For the purposes of this blog post, I’ll refer to this as an “activityjack” attack. Just as a clickjacking attack tricks Web users into clicking on the wrong things, and just as a tapjacking attack steals Android touch events via a transparent layer on top of the screen, an activityjack attack steals input destined for your activity by interposing another activity on top of yours.

The particular means of implementing the activityjack attack outlined in the paper is a bit esoteric. What it does do, though, is illustrate that such an attack is possible. Half the battle with security is knowing what you need to defend against.

The paper outlines solutions to their particular flavor of activityjack attack that require OS modifications. That’s fine, and perhaps the Android project will implement that stuff. But it will take years for such changes to percolate through the Android device ecosystem. For example, tapjacking was “solved” in Android 4.0, but there are millions of people using devices older than that, even today. Hence, we need to think as much, if not more, about application-level solutions.


Let’s ignore the details of the particular approach from the paper. Let’s merely assume that an attacker can get their activity in front of ours at the right time, as there are less-esoteric ways of doing the same thing (e.g., via an AccessibilityService). How do we defend against that for critical activities, such as “login” activities that require the user enter a passphrase?

An activityjack attack has two key weaknesses:

  1. The attacker cannot see the screen, because on non-buggy devices, the attacker has no means of capturing a screenshot of our activity as it comes into the foreground. Hence, while the attacker can create an activity that tries to mimic ours, they can only do so statically, analyzing our activity’s UI on their development machine and creating their own lookalike.

  2. We know that our activity has left the foreground, as we are called with onPause() (and perhaps other lifecycle methods, depending upon the nature of the attacker).

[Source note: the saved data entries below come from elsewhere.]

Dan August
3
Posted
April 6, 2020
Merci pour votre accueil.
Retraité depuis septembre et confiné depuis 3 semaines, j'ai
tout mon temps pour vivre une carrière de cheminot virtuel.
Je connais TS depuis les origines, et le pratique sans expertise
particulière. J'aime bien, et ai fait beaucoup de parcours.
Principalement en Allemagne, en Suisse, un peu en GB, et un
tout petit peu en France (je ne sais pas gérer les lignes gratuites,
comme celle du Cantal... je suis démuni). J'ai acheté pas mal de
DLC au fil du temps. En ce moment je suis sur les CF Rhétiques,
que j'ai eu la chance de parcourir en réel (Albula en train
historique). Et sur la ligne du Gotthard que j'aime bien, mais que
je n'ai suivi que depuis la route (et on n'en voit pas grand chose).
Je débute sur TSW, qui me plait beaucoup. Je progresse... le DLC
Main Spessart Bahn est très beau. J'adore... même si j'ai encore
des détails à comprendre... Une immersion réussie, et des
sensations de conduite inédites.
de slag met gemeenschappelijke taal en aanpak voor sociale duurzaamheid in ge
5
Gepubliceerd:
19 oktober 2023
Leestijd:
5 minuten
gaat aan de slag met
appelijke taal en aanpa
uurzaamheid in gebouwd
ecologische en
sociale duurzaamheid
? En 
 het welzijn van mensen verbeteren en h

Hence, one defense can be to include in our activity a secure element that cannot be mimicked ahead of time, then hide that element (or our whole UI) when we are no longer in the foreground.

This concept of a secure element is not new. Some financial services Web sites have taken this approach. As part of the user setting up their online banking account, the user chooses an image from a collection of clipart. On the Web page that collects the user’s passphrase, the page also shows this secure element. The user is taught that if they do not see their chosen image, then the Web page they are looking at is not really from their bank, and therefore they should not type in their passphrase.

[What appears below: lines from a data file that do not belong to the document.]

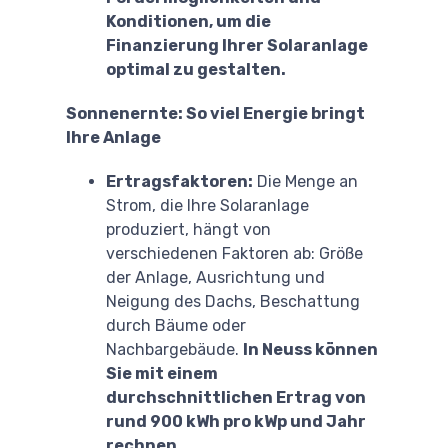
Konditionen, um die
Finanzierung Ihrer Solaranlage
optimal zu gestalten.
Sonnenernte: So viel Energie bringt
Ihre Anlage
Ertragsfaktoren:
Die Menge an
Strom, die Ihre Solaranlage
produziert, hängt von
verschiedenen Faktoren ab: Größe
der Anlage, Ausrichtung und
Neigung des Dachs, Beschattung
durch Bäume oder
Nachbargebäude.
In Neuss können
Sie mit einem
durchschnittlichen Ertrag von
rund 900 kWh pro kWp und Jahr
rechnen.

This is not that hard to implement in Android. You too would allow the user to choose a piece of clipart, displaying that in an ImageView on your secure activity in onResume(). In onPause() you would hide that ImageView via setVisibility(View.INVISIBLE). That way:

  • Since the image is chosen by the user, the attacker is unlikely to mimic the same image

  • Since you are hiding the image when you are not in the foreground, the attacker cannot use a transparent region in their activity to have your image “peek through” their attacking activity

As a result, if the user is paying attention, the user should see either the wrong image or no image at all, and the user should realize that they are being activityjacked and therefore fail to proceed.

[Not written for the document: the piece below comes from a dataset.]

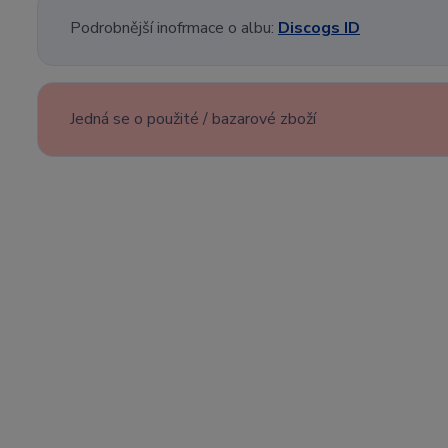
Podrobnější inofrmace o albu:
Discogs ID
Jedná se o použité / bazarové zboží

You might be tempted to do something else in response to your secure activity being replaced in the foreground by another app’s activity, such as pop up a warning dialog. However, there are plenty of valid scenarios when this would occur, such as an incoming phone call, and you have no reliable means of whitelisting all possible valid scenarios. There will be a high incidence of false positives, and that may not help the user. Having this as an user-selectable option is fine, but I would not go this route by default.

With luck, somebody will come up with a better defense, one that makes it more likely that the user will not provide confidential information to the attacker, yet not be so onerous that they get fed up with your app and uninstall you. However, this approach should be reasonably easy to implement and help defend your users from activityjacking attacks in critical activities.